Donatella B. si è separata dal marito ed è genitore collocatario della piccola Alice.
A suo marito, il Presidente del Tribunale ha concesso un termine per il rilascio della casa coniugale, scaduto il quale avrebbe dovuto trasferirsi altrove. Il coniuge, nonostante sia stato invitato a farlo, continua a permanere nell’immobile, dicendo che non sa dove andare. Donatella disperata mi chiede se deve ricorrere nuovamente al giudice della famiglia.
Cara Donatella, l’ordinanza che ti ha attribuito il diritto di godimento della casa familiare ex art. 155-quater c.c. contiene in sé, implicitamente, la condanna al rilascio nei confronti di tuo marito.
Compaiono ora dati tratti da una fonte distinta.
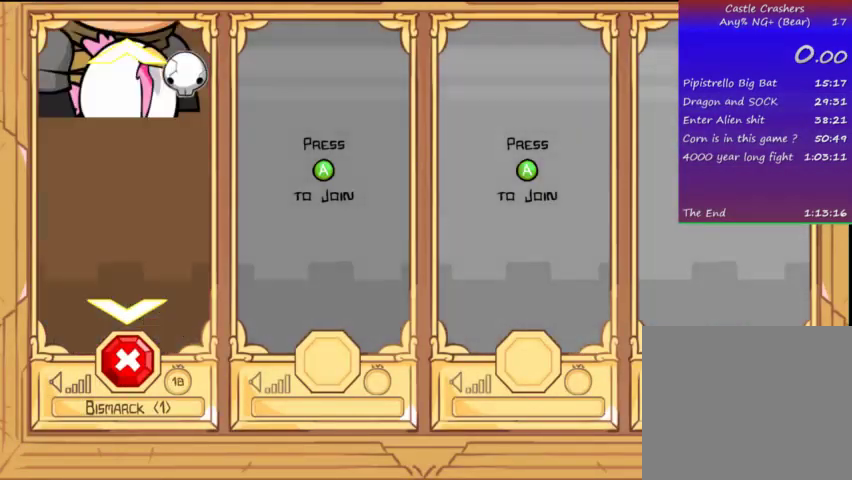
{"buttons": ["DPAD_UP"], "left_stick": "center", "right_stick": "center", "events": [[33, "DPAD_UP", "up"], [67, "DPAD_UP", "down"], [233, "DPAD_UP", "up"], [267, "DPAD_UP", "down"]]}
Infatti, per legge, alla scadenza del termine stabilito dal giudice, il genitore non assegnatario (invitato a lasciare la casa) va qualificato come occupante sine titulo e, pertanto, verso lo stesso, la parte assegnataria ha titolo esecutivo (l’ordinanza ex art.708 cpc) per ottenere il rilascio o comunque l’allontanamento.
Giova ricordare che ai sensi degli artt. 708 c.p.c. e 189 disp. Att. c.p.c., il provvedimento anticipatorio e provvisorio, exart. 708 c.p.c. costituisce titolo esecutivo, anche e soprattutto relativamente all’assegnazione della casa familiare: l’ordinanza attributiva del diritto ad uno dei coniugi di abitare la casa familiare soggetta, in mancanza di spontaneo adempimento, ad esecuzione coattiva.
Ne consegue che lo strumento rimediale è da intravedersi nell’esecuzione e non nel ricorso al giudice della famiglia che ha, sul punto, consumato i suoi poteri (salve successive valutazioni in merito al comportamento di colui il quale abbia violato l’ordinanza presidenziale).